The bystander effect or Genovese syndrome is a social psychological phenomenon that refers to cases where individuals do not offer any means of help in an emergency situation to the victim when other people are present. The probability of help has in the past been thought to be inversely related to the number of bystanders; in other words, the greater the number of bystanders, the less likely it is that any one of them will help.
In 1968 a number of researchers launched a series of experiments that resulted in one of the strongest and most replicable effects in social psychology.

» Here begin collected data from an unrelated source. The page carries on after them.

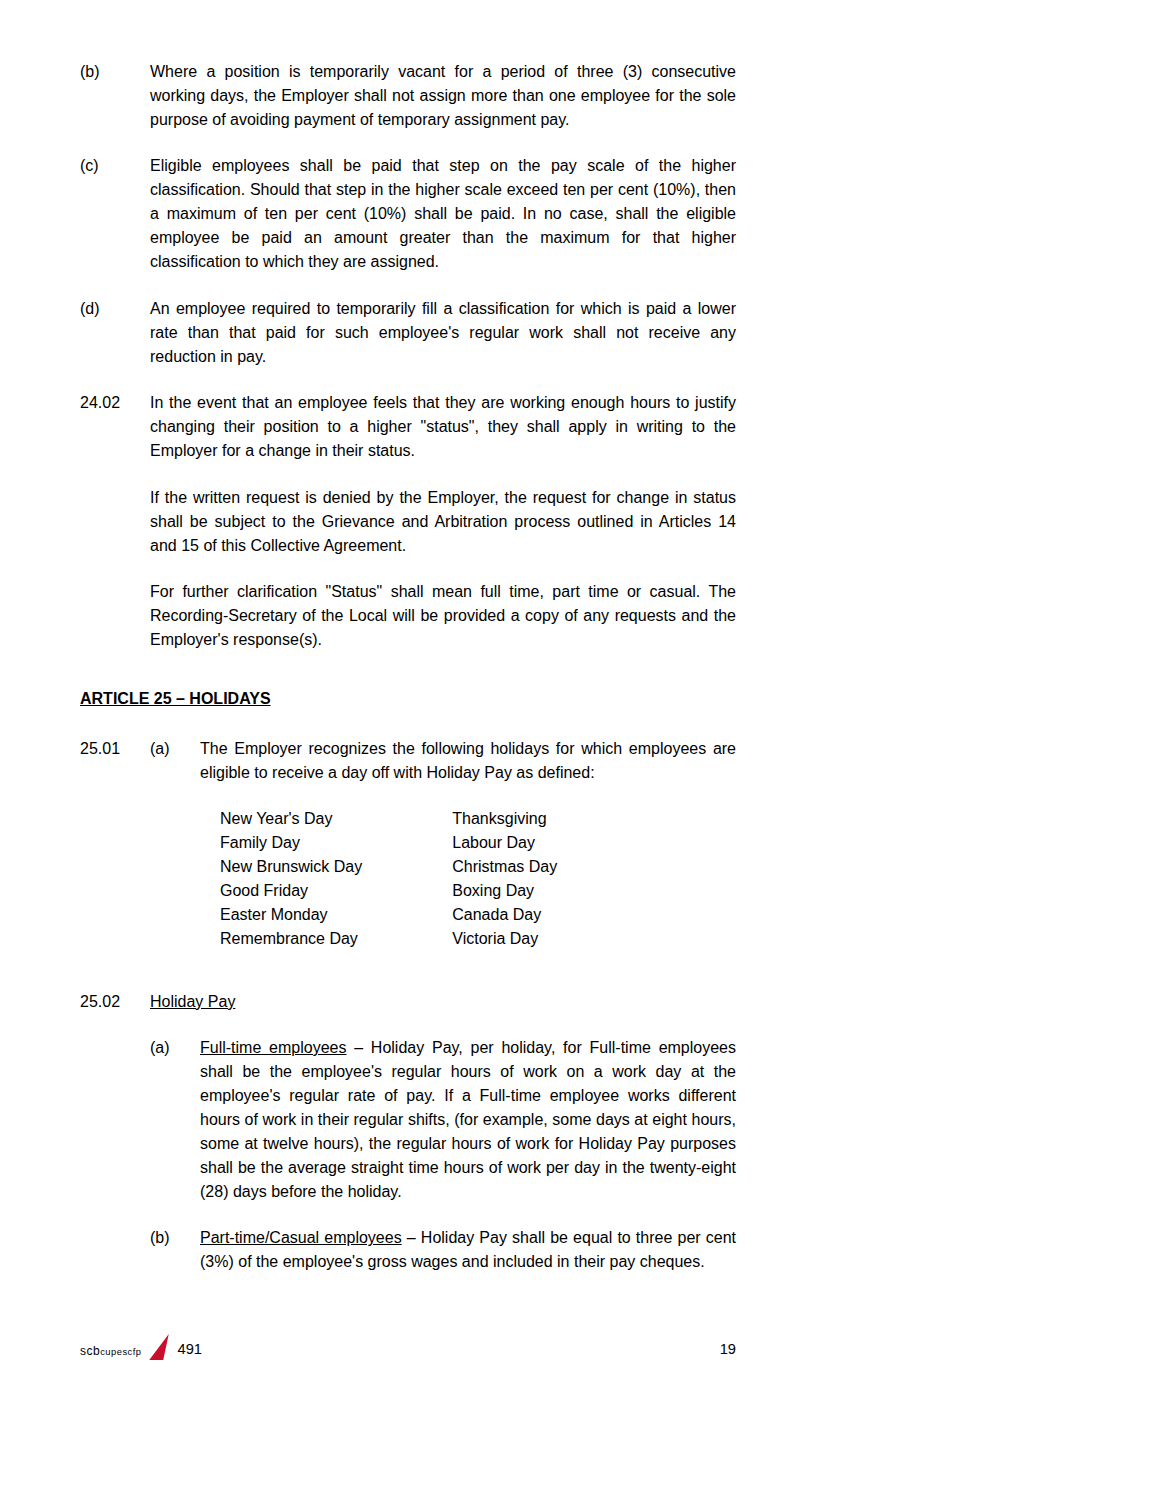(b)
Where a position is temporarily vacant for a period of three (3) consecutive working days, the Employer shall not assign more than one employee for the sole purpose of avoiding payment of temporary assignment pay.
(c)
Eligible employees shall be paid that step on the pay scale of the higher classification. Should that step in the higher scale exceed ten per cent (10%), then a maximum of ten per cent (10%) shall be paid. In no case, shall the eligible employee be paid an amount greater than the maximum for that higher classification to which they are assigned.
(d)
An employee required to temporarily fill a classification for which is paid a lower rate than that paid for such employee's regular work shall not receive any reduction in pay.
24.02
In the event that an employee feels that they are working enough hours to justify changing their position to a higher "status", they shall apply in writing to the Employer for a change in their status.
If the written request is denied by the Employer, the request for change in status shall be subject to the Grievance and Arbitration process outlined in Articles 14 and 15 of this Collective Agreement.
For further clarification "Status" shall mean full time, part time or casual. The Recording-Secretary of the Local will be provided a copy of any requests and the Employer's response(s).
ARTICLE 25 – HOLIDAYS
25.01
(a)
The Employer recognizes the following holidays for which employees are eligible to receive a day off with Holiday Pay as defined:
| New Year's Day | Thanksgiving |
| Family Day | Labour Day |
| New Brunswick Day | Christmas Day |
| Good Friday | Boxing Day |
| Easter Monday | Canada Day |
| Remembrance Day | Victoria Day |
25.02
Holiday Pay
(a)
Full-time employees – Holiday Pay, per holiday, for Full-time employees shall be the employee's regular hours of work on a work day at the employee's regular rate of pay. If a Full-time employee works different hours of work in their regular shifts, (for example, some days at eight hours, some at twelve hours), the regular hours of work for Holiday Pay purposes shall be the average straight time hours of work per day in the twenty-eight (28) days before the holiday.
(b)
Part-time/Casual employees – Holiday Pay shall be equal to three per cent (3%) of the employee's gross wages and included in their pay cheques.
scbcupe scfp 491
19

In a typical experiment, the participant is either alone or among a group of other participants or confederates. An emergency situation is then staged—examples include smoke pouring from a vent in the room, a person falling and becoming injured, a student having an epileptic seizure, etcetera. The researchers then measure how long it takes the participants to act, and whether or not they intervene at all. These experiments virtually always find that the presence of others inhibits helping, often by a large margin.
There are, in fact, many reasons why bystanders in groups fail to act in emergency situations, but social psychologists have focused most of their attention on two major factors. According to a basic principle of social influence, bystanders monitor the reactions of other people in an emergency situation to see if others think that it is necessary to intervene. Since everyone is doing exactly the same thing – which is nothing – they all conclude from the inaction of others that help is not needed. This is an example of pluralistic ignorance or social proof. The other major obstacle to intervention is known as diffusion of responsibility. This occurs when observers all assume that someone else is going to intervene and so each individual feels less responsible and refrains from doing anything.
There are other reasons why people may not help. They may assume that other bystanders are more qualified to help, such as doctors or police officers, and that their intervention would be unneeded. People may also experience evaluation apprehension and fear losing face in front of the other bystanders. They may also be afraid of being superseded by a superior helper, offering unwanted assistance, or facing the legal consequences of offering inferior and possibly dangerous assistance. An example is the so-called Good Samaritan Law, limiting liability for those attempting to provide medical services as opposed to non-medical services.